Research Article: Network motifs for translator stylometry identification

Date Published: February 8, 2019

Publisher: Public Library of Science

Author(s): Heba El-Fiqi, Eleni Petraki, Hussein A. Abbass, Diego Raphael Amancio.


Despite the extensive literature investigating stylometry analysis in authorship attribution research, translator stylometry is an understudied research area. The identification of translator stylometry contributes to many fields including education, intellectual property rights and forensic linguistics. In a two stage process, this paper first evaluates the use of existing lexical measures for the translator stylometry problem. Similar to previous research we found that using vocabulary richness in its traditional form as it has been used in the literature could not identify translator stylometry. This encouraged us to design an approach with the aim of identifying the distinctive patterns of a translator by employing network-motifs. Networks motifs are small sub-graphs which aim at capturing the local structure of a complex network. The proposed approach achieved an average accuracy of 83% in three-way classification. These results demonstrate that classic tools based on lexical features can be used for identifying translator stylometry if they get augmented with appropriate non-parametric scaling. Moreover, the use of complex network analysis and network motifs mining provided made it possible to design features that can solve translator stylometry analysis problems.

Partial Text

A much-debated question about translation is whether the translation is an art, science, or art and science combined. This question is raised due to the very specific nature of the translation task. If a piece of text is being given to two translators to translate, how can their correctness, validity, and accuracy be measured? What causes people to prefer one of these translations over another? Do translators have their own touch or signature in their translations? Or is it the case that if we have a number of valid translations for the same text, all of them are indistinguishable?

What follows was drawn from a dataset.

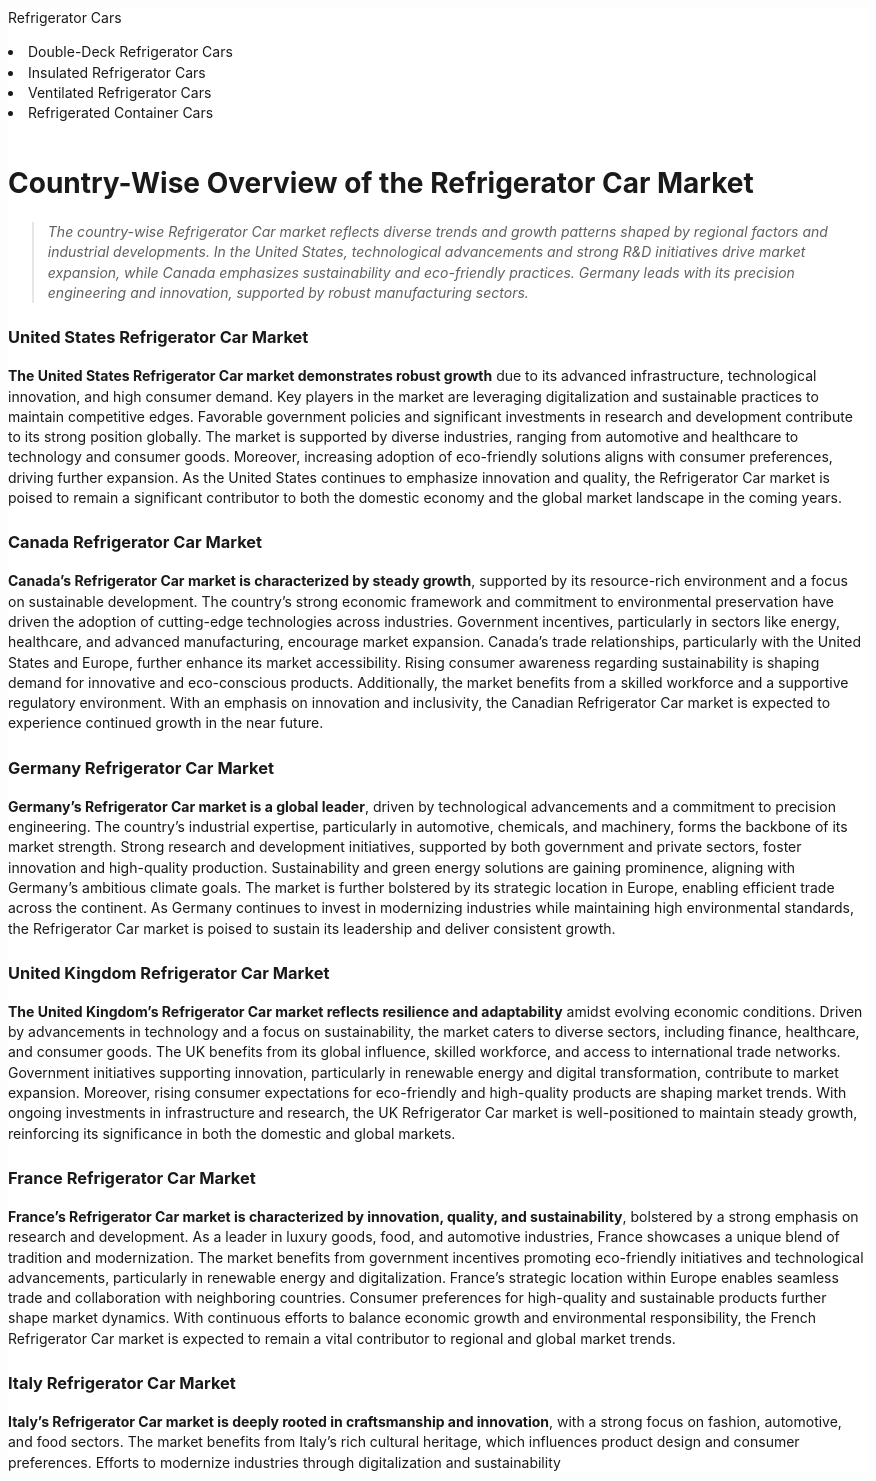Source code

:Refrigerator Cars</li><li> Double-Deck Refrigerator Cars</li><li> Insulated Refrigerator Cars</li><li> Ventilated Refrigerator Cars</li><li> Refrigerated Container Cars</li></ul><h1><span class="">Country-Wise Overview of the Refrigerator Car Market<br /></span></h1><blockquote><p><em><span class="">The country-wise Refrigerator Car market reflects diverse trends and growth patterns shaped by regional factors and industrial developments. In the United States, technological advancements and strong R&amp;D initiatives drive market expansion, while Canada emphasizes sustainability and eco-friendly practices. Germany leads with its precision engineering and innovation, supported by robust manufacturing sectors.</span></em></p></blockquote><h3><strong>United States Refrigerator Car Market</strong></h3><p><strong>The United States Refrigerator Car market demonstrates robust growth</strong> due to its advanced infrastructure, technological innovation, and high consumer demand. Key players in the market are leveraging digitalization and sustainable practices to maintain competitive edges. Favorable government policies and significant investments in research and development contribute to its strong position globally. The market is supported by diverse industries, ranging from automotive and healthcare to technology and consumer goods. Moreover, increasing adoption of eco-friendly solutions aligns with consumer preferences, driving further expansion. As the United States continues to emphasize innovation and quality, the Refrigerator Car market is poised to remain a significant contributor to both the domestic economy and the global market landscape in the coming years.</p><h3><strong>Canada Refrigerator Car Market</strong></h3><p><strong>Canada&rsquo;s Refrigerator Car market is characterized by steady growth</strong>, supported by its resource-rich environment and a focus on sustainable development. The country&rsquo;s strong economic framework and commitment to environmental preservation have driven the adoption of cutting-edge technologies across industries. Government incentives, particularly in sectors like energy, healthcare, and advanced manufacturing, encourage market expansion. Canada&rsquo;s trade relationships, particularly with the United States and Europe, further enhance its market accessibility. Rising consumer awareness regarding sustainability is shaping demand for innovative and eco-conscious products. Additionally, the market benefits from a skilled workforce and a supportive regulatory environment. With an emphasis on innovation and inclusivity, the Canadian Refrigerator Car market is expected to experience continued growth in the near future.</p><h3><strong>Germany Refrigerator Car Market</strong></h3><p><strong>Germany&rsquo;s Refrigerator Car market is a global leader</strong>, driven by technological advancements and a commitment to precision engineering. The country&rsquo;s industrial expertise, particularly in automotive, chemicals, and machinery, forms the backbone of its market strength. Strong research and development initiatives, supported by both government and private sectors, foster innovation and high-quality production. Sustainability and green energy solutions are gaining prominence, aligning with Germany&rsquo;s ambitious climate goals. The market is further bolstered by its strategic location in Europe, enabling efficient trade across the continent. As Germany continues to invest in modernizing industries while maintaining high environmental standards, the Refrigerator Car market is poised to sustain its leadership and deliver consistent growth.</p><h3><strong>United Kingdom Refrigerator Car Market</strong></h3><p><strong>The United Kingdom&rsquo;s Refrigerator Car market reflects resilience and adaptability</strong> amidst evolving economic conditions. Driven by advancements in technology and a focus on sustainability, the market caters to diverse sectors, including finance, healthcare, and consumer goods. The UK benefits from its global influence, skilled workforce, and access to international trade networks. Government initiatives supporting innovation, particularly in renewable energy and digital transformation, contribute to market expansion. Moreover, rising consumer expectations for eco-friendly and high-quality products are shaping market trends. With ongoing investments in infrastructure and research, the UK Refrigerator Car market is well-positioned to maintain steady growth, reinforcing its significance in both the domestic and global markets.</p><h3><strong>France Refrigerator Car Market</strong></h3><p><strong>France&rsquo;s Refrigerator Car market is characterized by innovation, quality, and sustainability</strong>, bolstered by a strong emphasis on research and development. As a leader in luxury goods, food, and automotive industries, France showcases a unique blend of tradition and modernization. The market benefits from government incentives promoting eco-friendly initiatives and technological advancements, particularly in renewable energy and digitalization. France&rsquo;s strategic location within Europe enables seamless trade and collaboration with neighboring countries. Consumer preferences for high-quality and sustainable products further shape market dynamics. With continuous efforts to balance economic growth and environmental responsibility, the French Refrigerator Car market is expected to remain a vital contributor to regional and global market trends.</p><h3><strong>Italy Refrigerator Car Market</strong></h3><p><strong>Italy&rsquo;s Refrigerator Car market is deeply rooted in craftsmanship and innovation</strong>, with a strong focus on fashion, automotive, and food sectors. The market benefits from Italy&rsquo;s rich cultural heritage, which influences product design and consumer preferences. Efforts to modernize industries through digitalization and sustainability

Stylometry is the study of the unique linguistic styles and writing behaviours of individuals. Kestemont defined it as the quantitative study of (literary) style, nowadays often accomplished by means of computation [13]. Stylometry can be thought as a measure of the style of a writer, which begs the question of what a style is.

In this study, we follow Baker’s definition of “Translator styles”: “a study of a translator’s style must focus on the manner of expression that is typical of a translator, rather than simply instances of open intervention. It must attempt to capture the translator’s characteristic use of language, his or her individual profile of linguistic habits, compared to other translators” [25]. Her definition of the style as a matter of patterning of linguistic behaviour is what we targeted in this research.

We are targeting the translator style by detecting the repeated patterns in the translator writings. We employ complex network analysis for that purpose.

In this paper, we addressed the challenging problem of translator stylometry, which received limited research attention. We demonstrated that vocabulary richness features can be used to detect translator stylometry, contrary to the claims made by Mikhailov and Villikka [10]. Detecting network motifs in a network can mimic detecting translators’repeated patterns in their writing. Although using network motifs as a stylistic feature failed to identify translators, representing the data using ranking to express the relationship between different usages of the same pattern in comparison to different translators introduced promising results. It provided data transformation that allowed minimized the effect of the original text on the analysis. Some of the generated classifiers achieved accuracy of 97.97%, while the overall average of accuracy reached 79.02% for the case of two translators for the Holy Qur’an corpus. Applying feature selection with the proposed approach achieved an accuracy of 81.08% in the case of three classes (translators) problem on the same dataset. Additionally, network motifs outperformed vocabulary richness as a stylometric feature for the second dataset investigated in this study, which is a Spanish novel, with an average accuracy of 95.10% that reached 100% for a number of cases.